Le premier mouvement sonnait confiant, bien que sans véritables conflits dans son développement, avec un orchestre bavarois qui transmettait un sentiment de confort excessif. Le fameux ton sombre et solennel du , conçu comme un hommage à Wagner, manquait de profondeur mystique. L'air dansant qu'il lui donnait était doux et dépourvu de tension. Et, même s’il a tissé avec agilité les idées multiples, il l’a fait sans la solennité ni la grandeur nécessaires pour culminer dans cette ascension céleste qu’exige cette composition.

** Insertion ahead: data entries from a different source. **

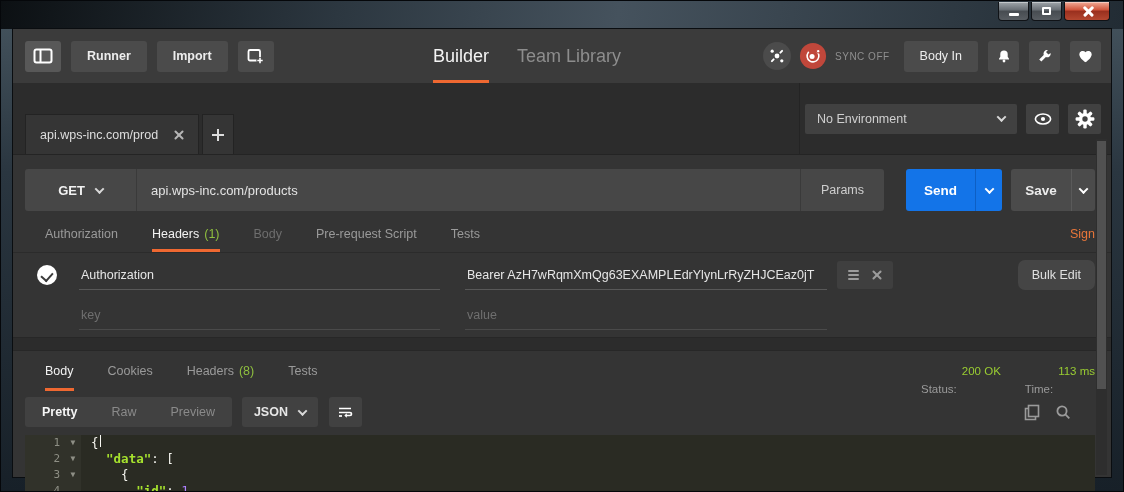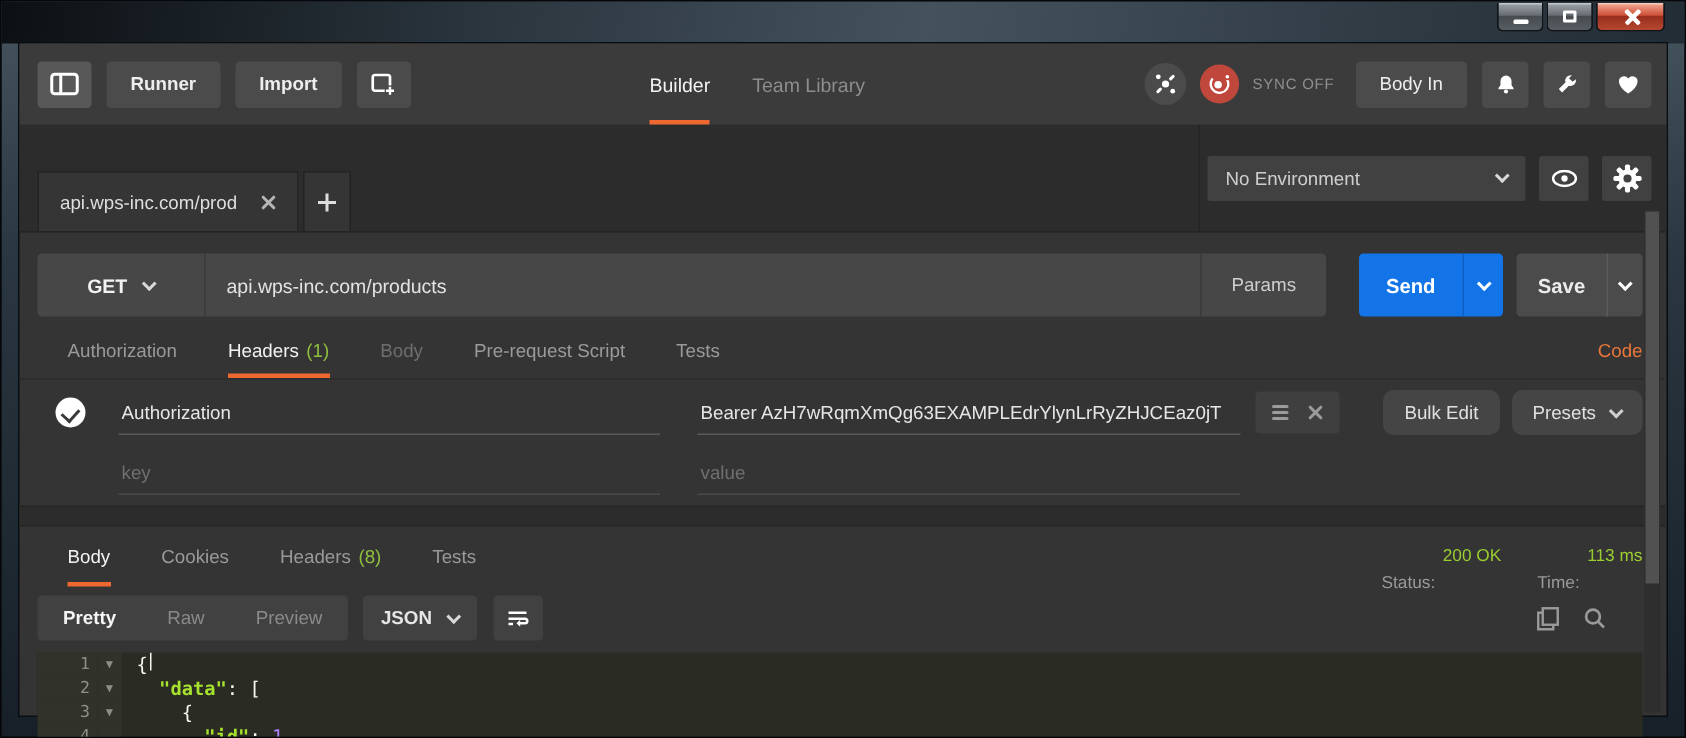--- a/index.html
+++ b/index.html
@@ -29,21 +29,21 @@
 
   
   .header { height:54px; background:#3b3b3b; display:flex; align-items:center;
     padding:0 10px 0 12px; position:relative; }
   .hbtn { height:31px; background:#4b4b4b; border-radius:3px; color:#ededed;
     font-size:12.5px; font-weight:bold; display:flex; align-items:center;
     justify-content:center; padding:0 16px; margin-right:10px; cursor:pointer; }
   .hbtn.iconbtn { width:36px; padding:0; }
   .hbtn.iconbtn.first { background:#585858; }
   .nav { position:absolute; left:420px; top:0; bottom:0; display:flex; gap:28px; }
-  .nav-tab { display:flex; align-items:center; font-size:13px; color:#8d8d8d;
+  .nav-tab { display:flex; align-items:center; font-size:18px; color:#8d8d8d;
     cursor:pointer; border-bottom:3px solid transparent; padding-top:3px; }
   .nav-tab.active { color:#f4f4f4; border-bottom-color:#ef6831; }
   .hright { margin-left:auto; display:flex; align-items:center; }
   .circlebtn { width:28px; height:28px; border-radius:50%; display:flex; align-items:center;
     justify-content:center; cursor:pointer; }
   .sync-label { font-size:10px; letter-spacing:.5px; color:#8f8f8f; margin:0 14px 0 8px; }
   .sq-iconbtn { width:31px; height:31px; background:#4b4b4b; border-radius:3px;
     display:flex; align-items:center; justify-content:center; margin-left:10px; cursor:pointer; }
 
   
@@ -339,44 +339,40 @@
         </div>
       <div class="rtab dim">
           <span>Body</span>
         </div>
       <div class="rtab">
           <span>Pre-request Script</span>
         </div>
       <div class="rtab">
           <span>Tests</span>
         </div>
-      <div class="code-link"><span>Code</span></div>
+      <div class="code-link"><span>Sign</span></div>
     </div>
 
     <div class="kv">
       <div class="kv-row">
         <span class="kv-check"></span>
         <input class="kv-input kv-key" value="Authorization" style="">
         <input class="kv-input kv-val" value="Bearer AzH7wRqmXmQg63EXAMPLEdrYlynLrRyZHJCEaz0jT" style="">
         <div class="kv-controls">
           <span class="drag-icon">
               <i></i>
               <i></i>
               <i></i>
             </span>
           <span class="del-icon"></span>
         </div>
         <div class="kv-actions">
           <div class="kv-btn">
               <span>Bulk Edit</span>
             </div>
-          <div class="kv-btn">
-              <span>Presets</span>
-              <span class="chev"></span>
-            </div>
         </div>
       </div>
       <div class="kv-row row2">
         <span class="kv-spacer"></span>
         <input class="kv-input kv-key" placeholder="key" style="">
         <input class="kv-input kv-val" placeholder="value" style="">
       </div>
     </div>
 
     <div class="section-gap"></div>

Mais le concert du 19 a atteint son apogée dans la première partie avec la rhapsodie de Leoš Janáček, achevée en 1918 d'après le roman du même nom de Nikolai Gógol. Rattle s'impose une nouvelle fois comme un admirable narrateur, maître de toutes les inflexions musicales du compositeur tchèque et de son orchestration incisive. Cela était évident dans le premier mouvement, où il raconte la trahison par amour et l'exécution ultérieure d'un de ses fils, qui fascinait par la mélodie inquiétante du cor anglais de Tobias Vogelmann sur un accompagnement de cordes palpitantes, à laquelle le hautboïste de Grenade Ramón Ortega Quero a répondu. Son contraste avec la violence des Cosaques, marquée par des fracas de cymbales et de trombones, était impeccable.

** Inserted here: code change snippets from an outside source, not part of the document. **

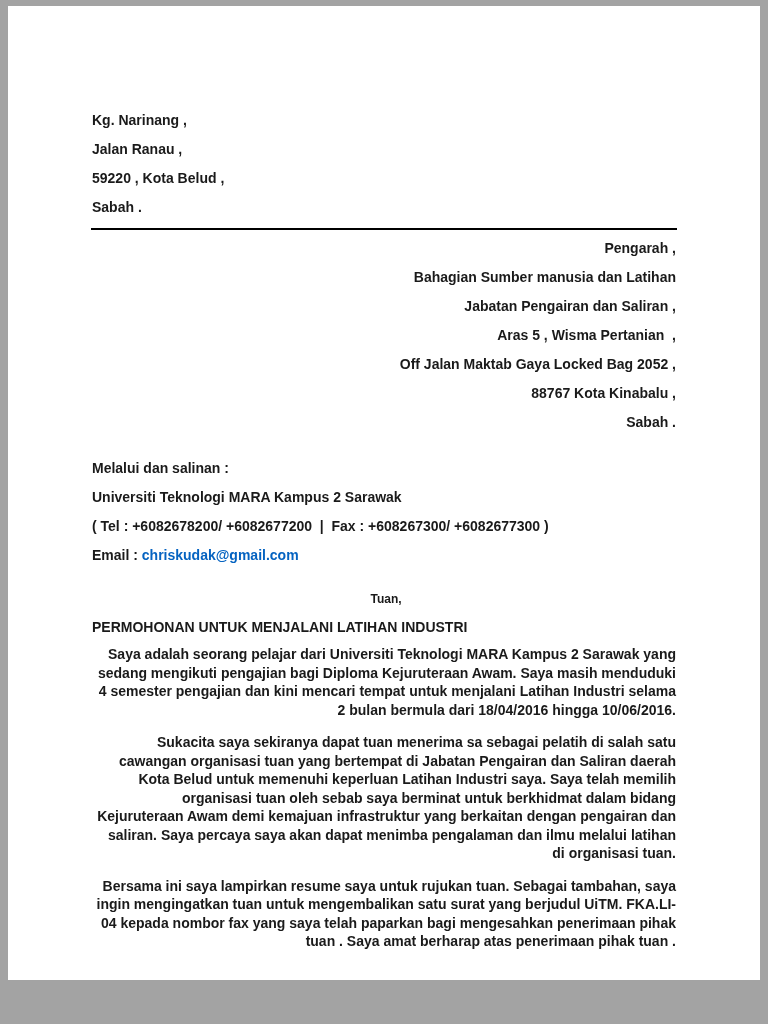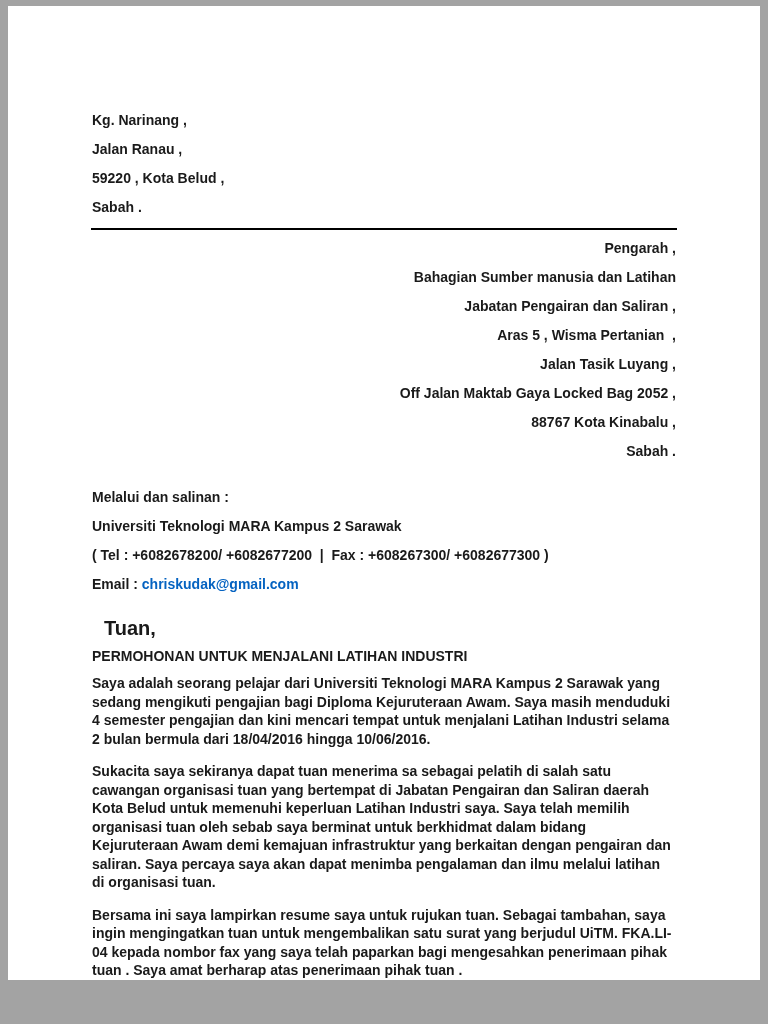--- a/index.html
+++ b/index.html
@@ -43,35 +43,36 @@
     text-align: right;
   }
   .via-block {
     margin-bottom: 16px;
   }
   .email-link {
     color: #0563c1;
     cursor: pointer;
   }
   .salutation {
-    margin: 28px 0 12px 12px;
-    font-size: 20px;
+    margin: 28px 0 12px 4px;
+    font-size: 12px;
     line-height: 16px;
+    text-align: center;
   }
   .subject {
     margin: 0 0 10px 0;
     font-size: 14px;
     line-height: 16px;
     text-align: left;
   }
   .para {
     margin: 0 0 14px 0;
     font-size: 14px;
     line-height: 18.5px;
-    text-align: left;
+    text-align: right;
   }
 </style>
 </head>
 <body>
 
 <div class="viewport">
   <div class="page">
 
     <div class="sender-block">
       <p class="addr-line">Kg. Narinang ,</p>
@@ -80,21 +81,20 @@
       <p class="addr-line">Sabah .</p>
     </div>
 
     <hr class="divider">
 
     <div class="recipient-block">
       <p class="addr-line"> Pengarah ,</p>
       <p class="addr-line">Bahagian Sumber manusia dan Latihan</p>
       <p class="addr-line">Jabatan Pengairan dan Saliran ,</p>
       <p class="addr-line">Aras 5 , Wisma Pertanian  ,</p>
-      <p class="addr-line"> Jalan Tasik Luyang ,</p>
       <p class="addr-line">Off Jalan Maktab Gaya Locked Bag 2052 ,</p>
       <p class="addr-line">88767 Kota Kinabalu ,</p>
       <p class="addr-line">Sabah .</p>
     </div>
 
     <div class="via-block">
       <p class="via-line">Melalui dan salinan :</p>
       <p class="via-line">Universiti Teknologi MARA Kampus 2 Sarawak</p>
       <p class="via-line">( Tel : +6082678200/ +6082677200  |  Fax : +608267300/ +6082677300 )</p>
       <p class="via-line"><span>Email : </span><a class="email-link">chriskudak@gmail.com</a></p>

Dans le deuxième mouvement, centré sur la mort de l'autre fils de Tarás Bulba, les rythmes obsessionnels et les cris déchirants de la clarinette évoquent impeccablement sa douleur, en contraste frappant avec la mazurka jubilatoire dansée par ses bourreaux polonais. Et dans le troisième mouvement, où l'on assiste à l'exécution du protagoniste, brûlé vif, la tension et le jeu des contrastes ressortent une fois de plus, maintenant avec une danse cracovienne, tandis que Rattle couronnait magistralement son apogée finale avec l'orgue et les cuivres.
Ibermusica, 25-26. Série Barbieri et Arriaga
Œuvres de Leoš Janáček, Anton Bruckner, Robert Schumann et Ígor Stravinski.
Orchestre Symphonique des Bayerischen Rundfunks.
Simon Rattle (réalisateur).
Auditorium National de Madrid, 19-20 novembre.